One case that gives credence to that view is that of Udayanga Weeratunga. A relative of the ex-president and former ambassador to Russia, he has been accused by Minister of Foreign Affairs Mangala Samaraweera of having ‘sold weapons to pro-Russian separatist rebels’ in Ukraine.      

The allegations started in March 2015 when Samaraweera said that Ukrainian President Petro Poroshenko’s government had ‘complained’ to the Sri Lankan Foreign Ministry, accusing Weeratunga of being involved in weapons sales to ‘pro-Russian separatist rebels’. The story was picked up and widely reported by local and foreign media. At a Foreign Ministry media briefing, reporters were told that Ukraine’s ambassador to Sri Lanka, who is based in New Delhi, had informed Sri Lankan officials that Ukrainian authorities were ‘investigating’ the alleged transfer of weapons by Weeratunga to Ukrainian nationals.  
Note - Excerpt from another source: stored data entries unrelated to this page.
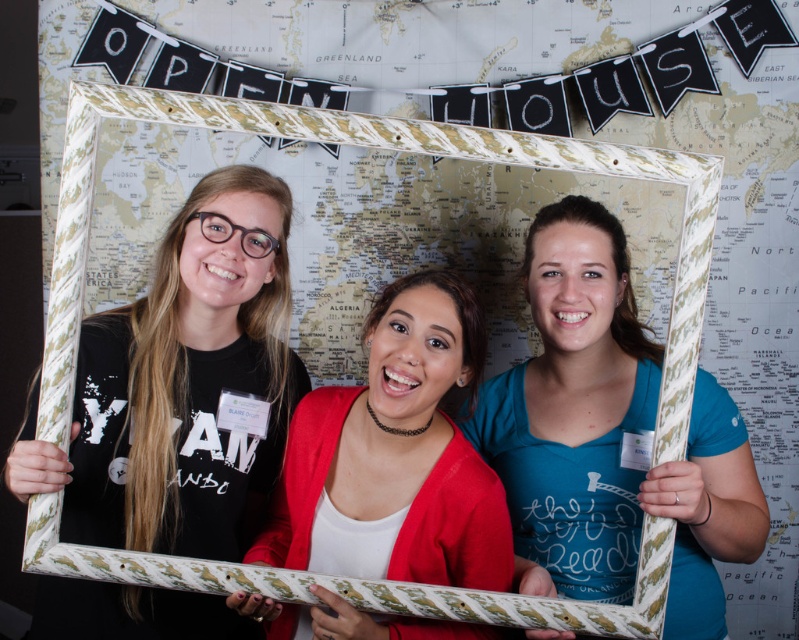
Question: Is matte black frame at center positioned before matte red cardigan at center?

Choices:
 (A) yes
 (B) no

Answer: (A)

Question: Which object is farther from the camera taking this photo?

Choices:
 (A) matte red cardigan at center
 (B) matte gold frame at center
 (C) matte black frame at center
 (D) wooden frame at center

Answer: (A)

Question: Is matte red cardigan at center smaller than wooden frame at center?

Choices:
 (A) yes
 (B) no

Answer: (A)

Question: Can you confirm if matte black frame at center is positioned above matte gold frame at center?

Choices:
 (A) yes
 (B) no

Answer: (A)

Question: Which point is farther to the camera?

Choices:
 (A) matte red cardigan at center
 (B) wooden frame at center

Answer: (A)

Question: Which of the following is the closest to the observer?

Choices:
 (A) matte gold frame at center
 (B) matte black frame at center
 (C) matte red cardigan at center
 (D) wooden frame at center

Answer: (B)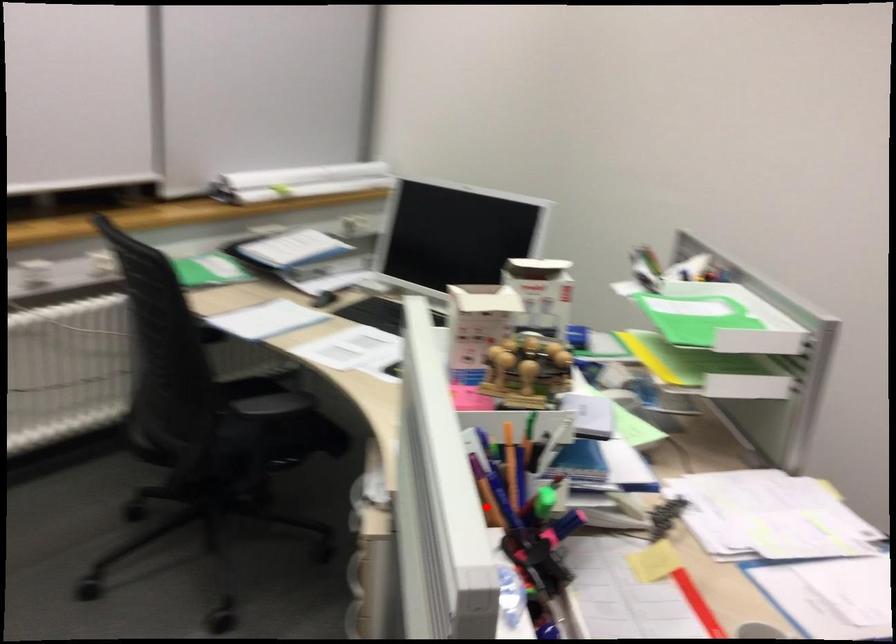
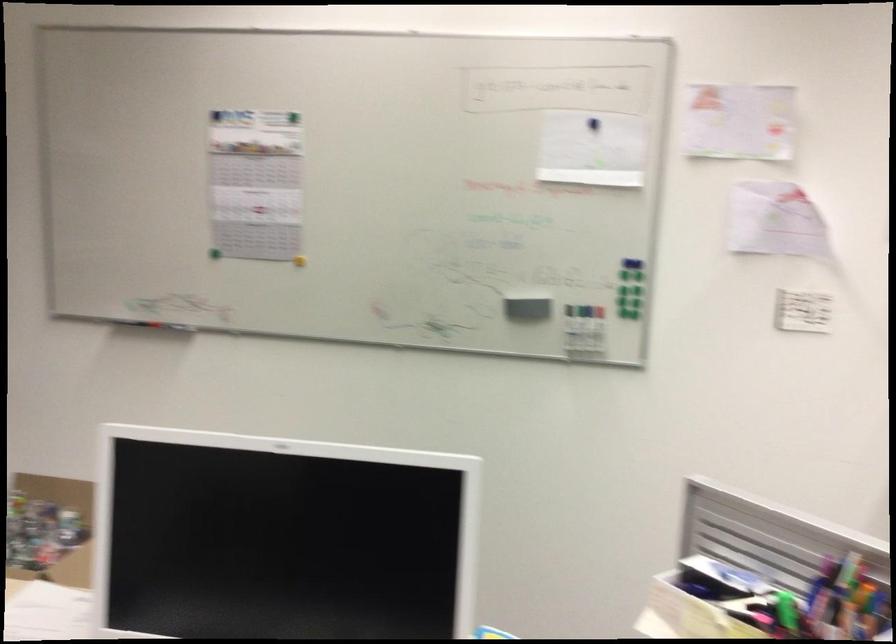
In the second image, find the point that corresponds to the highlighted location in the first image.

(787, 610)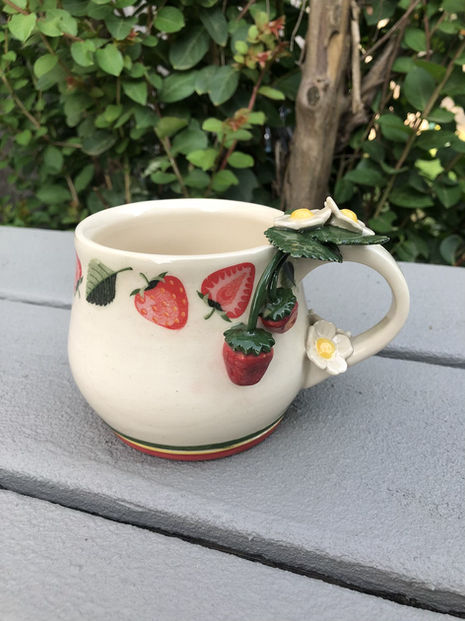
This screenshot has width=465, height=621. I want to click on pot, so click(x=283, y=325).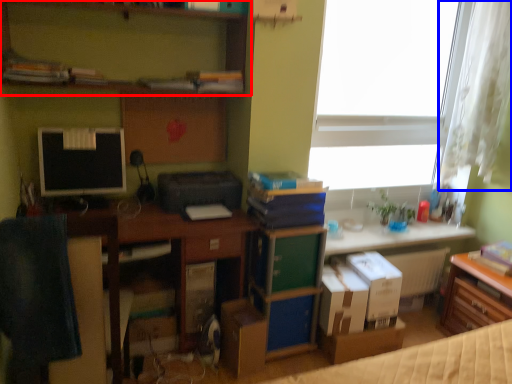
Question: Among these objects, which one is nearest to the camera, shelf (highlighted by a red box) or curtain (highlighted by a blue box)?

Choices:
 (A) shelf
 (B) curtain

Answer: (A)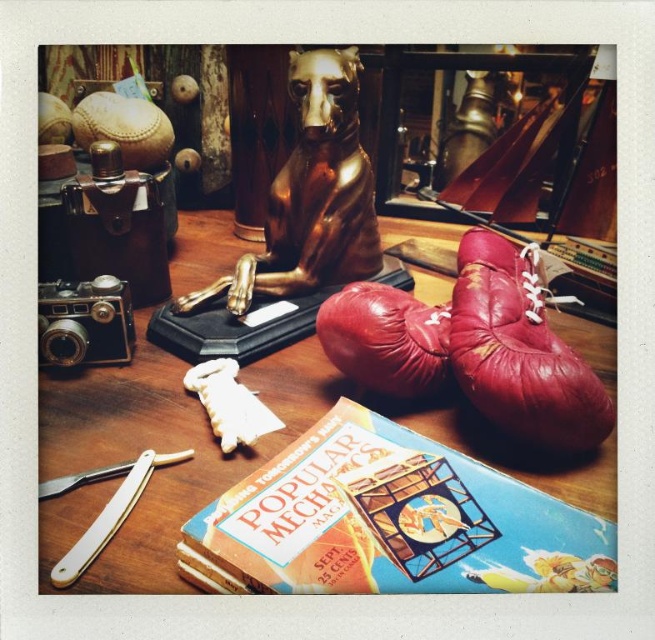
You are a collector organizing a display. You have a wooden table at center and a white plastic razor at lower left. Which object is higher in height?

The wooden table at center is taller than the white plastic razor at lower left.

You are organizing a vintage fair and need to place a decorative item between the wooden table at center and the white plastic razor at lower left. Based on their positions, which object should you place the item closer to?

The decorative item should be placed closer to the white plastic razor at lower left because the wooden table at center is to the right of the white plastic razor at lower left, meaning the razor is positioned further to the left.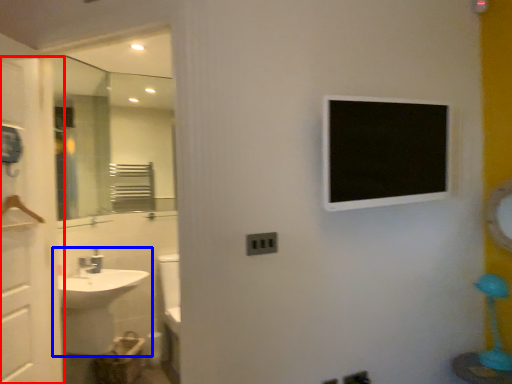
Question: Which of the following is the closest to the observer, screen door (highlighted by a red box) or sink (highlighted by a blue box)?

Choices:
 (A) screen door
 (B) sink

Answer: (A)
However, the Ukrainian Embassy in New Delhi said on 10 May this year that ‘the Embassy does not have information concerning investigations against Mr Weeratunga’. The Sri Lankan Foreign Ministry’s position had also been contradicted in a BBC Ukraine report on 23 March which quoted Ukraine’s Foreign Ministry spokesperson Yevhen Perebiynis as saying: ‘This information has not been confirmed.’     

Added to the government’s statements on Weeratunga’s alleged misconduct were charges that the former ambassador was involved in the death of Noel Ranaweera, who was employed as a messenger at the Sri Lankan embassy in Moscow. Though he died in on 11 June 2014, Ranaweera’s family members are reported to have complained to the police of suspected foul play only the following March, on the same day that news reports first appeared regarding Samaraweera’s arms-sales-to-rebels allegations.     
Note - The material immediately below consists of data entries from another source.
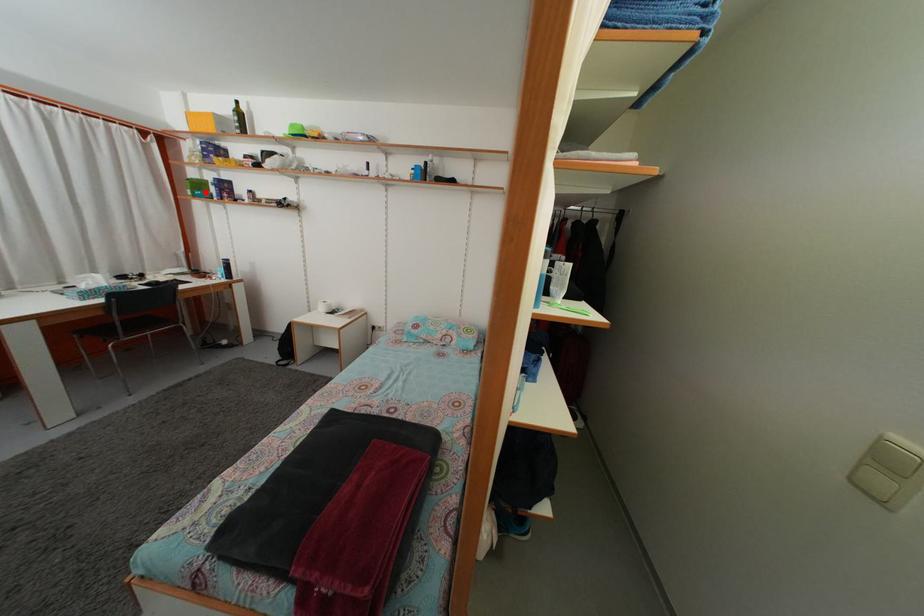
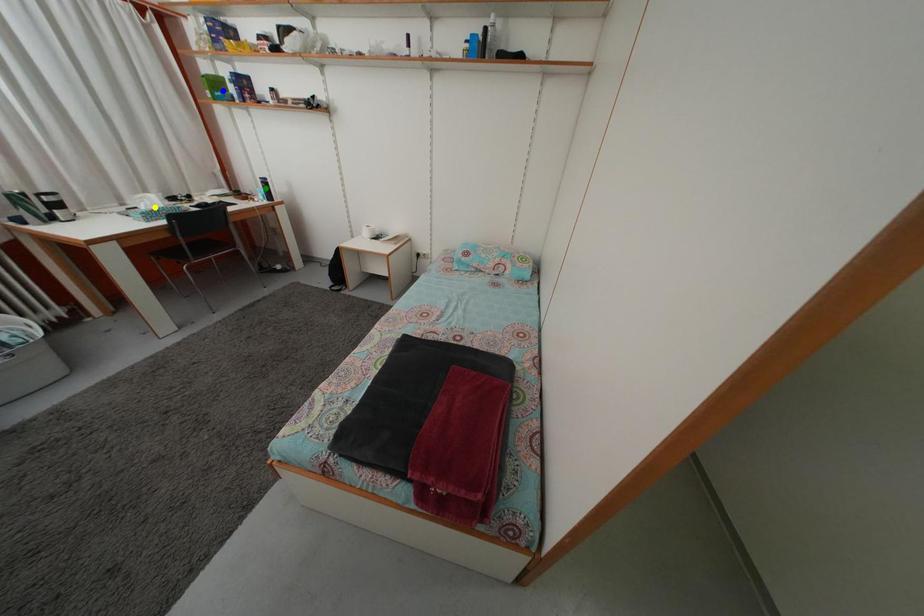
Question: I am providing you with two images of the same scene from different viewpoints. A red point is marked on the first image. You are given multiple points on the second image. Which spot in image 2 lines up with the point in image 1?

Choices:
 (A) green point
 (B) yellow point
 (C) blue point

Answer: (C)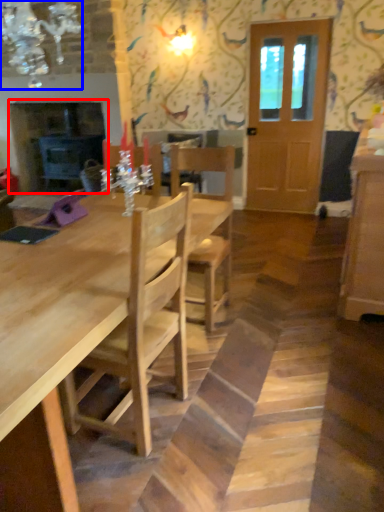
Question: Among these objects, which one is farthest to the camera, fireplace (highlighted by a red box) or light fixture (highlighted by a blue box)?

Choices:
 (A) fireplace
 (B) light fixture

Answer: (A)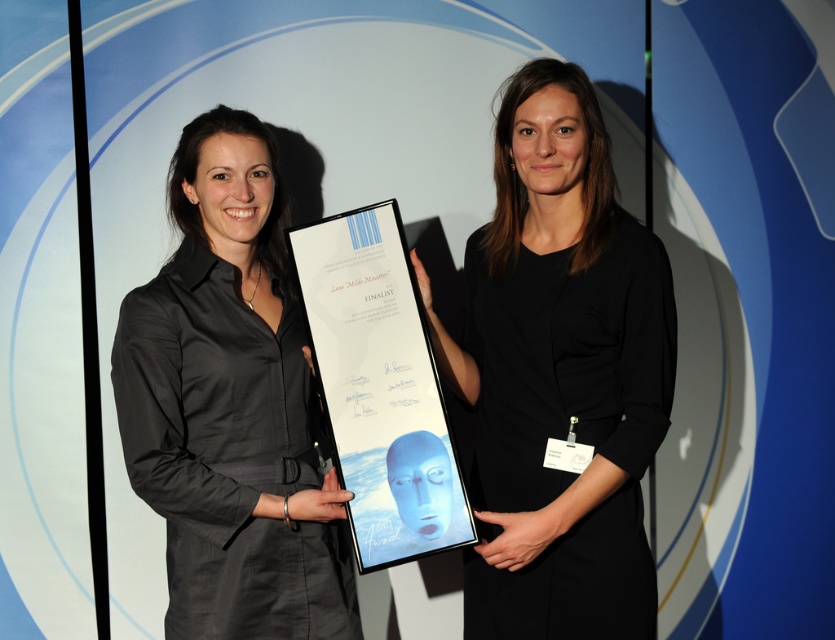
Is black matte dress at center thinner than matte black dress at center?

No.

Is black matte dress at center closer to the viewer compared to matte black dress at center?

Yes, it is.

Who is more distant from viewer, (x=499, y=429) or (x=193, y=380)?

Positioned behind is point (x=499, y=429).

In order to click on black matte dress at center in this screenshot , I will do (x=559, y=374).

Measure the distance between black matte dress at center and camera.

black matte dress at center and camera are 4.97 feet apart.

Is black matte dress at center thinner than white glossy plaque at center?

In fact, black matte dress at center might be wider than white glossy plaque at center.

What do you see at coordinates (559, 374) in the screenshot?
I see `black matte dress at center` at bounding box center [559, 374].

Identify the location of black matte dress at center. (559, 374).

Describe the element at coordinates (231, 404) in the screenshot. I see `matte black dress at center` at that location.

Which is in front, point (225, 451) or point (418, 496)?

Point (418, 496)

Is point (215, 230) farther from camera compared to point (372, 260)?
Responding to a phone inquiry, Evgeniya Altukhova, Press Secretary at the Embassy of the Russian Federation in Colombo, said that Ranaweera died in a motor accident in Russia. ‘The driver of the vehicle that ran over him, a Russian man, has been convicted and the case is closed,’ she said. ‘Udayanga was not a suspect in the case.’
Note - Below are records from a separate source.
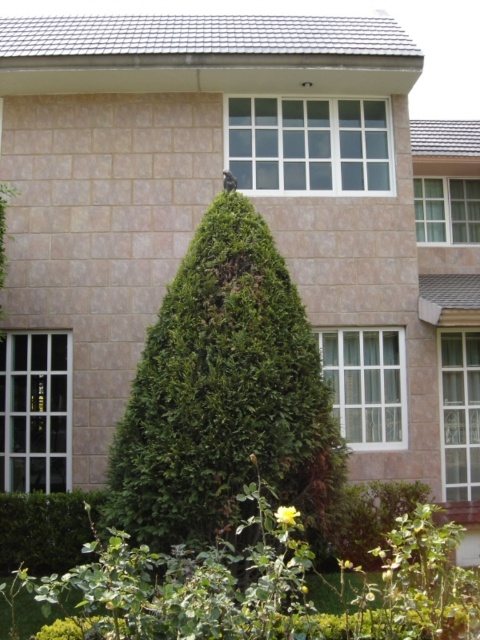
How distant is green leafy tree at center from clear glass window at center?

A distance of 4.73 meters exists between green leafy tree at center and clear glass window at center.

Which is more to the right, green leafy tree at center or clear glass window at center?

From the viewer's perspective, clear glass window at center appears more on the right side.

Which is behind, point (264, 396) or point (294, 152)?

The point (294, 152) is behind.

This screenshot has width=480, height=640. I want to click on green leafy tree at center, so click(x=226, y=397).

Measure the distance between clear glass window at left and camera.

They are 34.27 feet apart.

Identify the location of clear glass window at left. This screenshot has width=480, height=640. (35, 412).

Does green leafy tree at center appear on the left side of clear glass window at upper right?

Yes, green leafy tree at center is to the left of clear glass window at upper right.

Is green leafy tree at center shorter than clear glass window at upper right?

Incorrect, green leafy tree at center's height does not fall short of clear glass window at upper right's.

Where is `green leafy tree at center`? The height and width of the screenshot is (640, 480). green leafy tree at center is located at coordinates pos(226,397).

Identify the location of green leafy tree at center. (226, 397).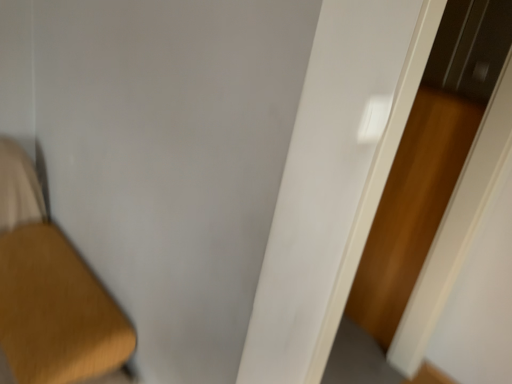
The width and height of the screenshot is (512, 384). What are the coordinates of `white glossy door at center` in the screenshot? It's located at (334, 179).

This screenshot has height=384, width=512. What do you see at coordinates (334, 179) in the screenshot?
I see `white glossy door at center` at bounding box center [334, 179].

In order to face wooden screen door at right, should I rotate leftwards or rightwards?

Rotate right and turn 18.928 degrees.

What do you see at coordinates (429, 159) in the screenshot? The height and width of the screenshot is (384, 512). I see `wooden screen door at right` at bounding box center [429, 159].

What is the approximate width of wooden screen door at right?

It is 14.82 inches.

Where is `wooden screen door at right`? The width and height of the screenshot is (512, 384). wooden screen door at right is located at coordinates (429, 159).

Identify the location of white glossy door at center. The width and height of the screenshot is (512, 384). (334, 179).

Considering the relative positions of white glossy door at center and wooden screen door at right in the image provided, is white glossy door at center to the left or to the right of wooden screen door at right?

Based on their positions, white glossy door at center is located to the left of wooden screen door at right.

Considering their positions, is white glossy door at center located in front of or behind wooden screen door at right?

Clearly, white glossy door at center is in front of wooden screen door at right.

Does point (282, 232) come closer to viewer compared to point (425, 80)?

That is True.

From the image's perspective, is white glossy door at center under wooden screen door at right?

Yes, from the image's perspective, white glossy door at center is below wooden screen door at right.

From a real-world perspective, which object stands above the other?

white glossy door at center, from a real-world perspective.

Can you confirm if white glossy door at center is wider than wooden screen door at right?

Incorrect, the width of white glossy door at center does not surpass that of wooden screen door at right.

Considering the sizes of white glossy door at center and wooden screen door at right in the image, is white glossy door at center taller or shorter than wooden screen door at right?

Considering their sizes, white glossy door at center has more height than wooden screen door at right.

Considering the relative sizes of white glossy door at center and wooden screen door at right in the image provided, is white glossy door at center bigger than wooden screen door at right?

Yes, white glossy door at center is bigger than wooden screen door at right.

Is white glossy door at center positioned beyond the bounds of wooden screen door at right?

Absolutely, white glossy door at center is external to wooden screen door at right.

Consider the image. Is white glossy door at center in contact with wooden screen door at right?

There is a gap between white glossy door at center and wooden screen door at right.

Is wooden screen door at right at the back of white glossy door at center?

No, wooden screen door at right is not at the back of white glossy door at center.

Where is `door in front of the wooden screen door at right`? The image size is (512, 384). door in front of the wooden screen door at right is located at coordinates (334, 179).

Considering the relative positions of wooden screen door at right and white glossy door at center in the image provided, is wooden screen door at right to the right of white glossy door at center from the viewer's perspective?

Indeed, wooden screen door at right is positioned on the right side of white glossy door at center.

Between wooden screen door at right and white glossy door at center, which one is positioned in front?

white glossy door at center is closer to the camera.

Is point (395, 279) less distant than point (297, 122)?

No, it is behind (297, 122).

From the image's perspective, which is above, wooden screen door at right or white glossy door at center?

From the image's view, wooden screen door at right is above.

From a real-world perspective, which object stands above the other?

white glossy door at center.

Between wooden screen door at right and white glossy door at center, which one has smaller width?

With smaller width is white glossy door at center.

From their relative heights in the image, would you say wooden screen door at right is taller or shorter than white glossy door at center?

wooden screen door at right is shorter than white glossy door at center.

Based on their sizes in the image, would you say wooden screen door at right is bigger or smaller than white glossy door at center?

wooden screen door at right is smaller than white glossy door at center.

Would you say white glossy door at center is part of wooden screen door at right's contents?

That's incorrect, white glossy door at center is not inside wooden screen door at right.

Is wooden screen door at right not close to white glossy door at center?

Absolutely, wooden screen door at right is distant from white glossy door at center.

Is wooden screen door at right facing towards white glossy door at center?

No, wooden screen door at right is not aimed at white glossy door at center.

The width and height of the screenshot is (512, 384). I want to click on screen door below the white glossy door at center (from a real-world perspective), so click(x=429, y=159).

Where is `door in front of the wooden screen door at right`? The width and height of the screenshot is (512, 384). door in front of the wooden screen door at right is located at coordinates (334, 179).

This screenshot has width=512, height=384. Identify the location of door on the left side of wooden screen door at right. (334, 179).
The most recent allegations against Weeratunga were made a few weeks ago by a government MP who charged that he is wanted in Russia over ‘arms smuggling to rebels’. Ruling United National Party MP Nalin Bandara said the Russian government had even named the rebel groups.    

Asked for comment on the accusations, Altukhova asked: ‘Wanted – by whom? That is the important question. In Russia, Udayanga is not wanted for any questioning. The Ministry of Foreign Affairs in Russia has nothing to ask him. We have no suspicions of him.’ Referring to the remarks made by the MP, Altukhova said: ‘I can only question his sources,’ adding that the information ‘is not from us’.

Weeratunga’s ‘crime’ may be simply that he is a relative of Mahinda Rajapaksa, the government’s main political challenger. Weeratunga has issued statements repeatedly protesting that the Foreign Ministry was lying about him, arguing that it would have been impossible for him to live in Ukraine if the charges of supplying weapons to separatist rebels were true.  

He did not return to Sri Lanka following Samaraweera’s directive last year recalling all heads of Sri Lanka’s diplomatic missions abroad who were political appointees of the previous regime. Samaraweera pledged to maintain a ratio of 70:30 between career diplomats – meaning those drawn from the Foreign Service – and non-career diplomats, or political appointees. But according to media reports, that plan has been abandoned, with around 42 per cent of Sri Lanka’s 53 foreign missions being headed by political appointees of the new government.